At the same time, document organization becomes increasingly important. In more complex projects, it is advisable to modularize documentation and separate functional documentation (how the product behaves) from technical documentation (how it is structured internally), enabling both developers and AI systems to access only the relevant information.

The goal is not to write more documentation, but to write better documentation, because a scalable product is one that remains understandable even months later.

_The Role of the Developer in the AI-Driven Era

We are entering a phase in which development will increasingly be AI-driven. This does not diminish the role of the developer; rather, it transforms it. Developers increasingly act as architects, supervisors, and guardians of the final quality of a digital project.

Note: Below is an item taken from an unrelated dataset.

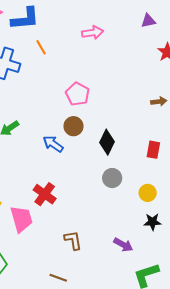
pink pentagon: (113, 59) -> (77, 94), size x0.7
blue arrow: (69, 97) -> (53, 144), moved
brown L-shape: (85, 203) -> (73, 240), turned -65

AI models tend to validate proposed solutions, which makes it essential to request alternatives, encourage critical analysis, and question the choices they generate.

AI is accelerating rapidly, but direction remains a human responsibility. From now on, competitive advantage will not belong to those who write code faster, but to those who design coherent systems and make sound structural decisions.

If building software becomes simpler for everyone, differentiation will no longer lie in implementation capacity, but in the ability to distinguish and position products strategically. New tools tend to standardize patterns, interfaces, and solutions; without clear direction, products inevitably begin to resemble one another.

For this reason, alongside technical expertise, we increasingly integrate technical vision with product strategy, aiming to build solutions with unique value, clear positioning, and a defined strategic direction. Technology accelerates. Strategy differentiates. And this is the foundation on which we are building our approach at Fyonda.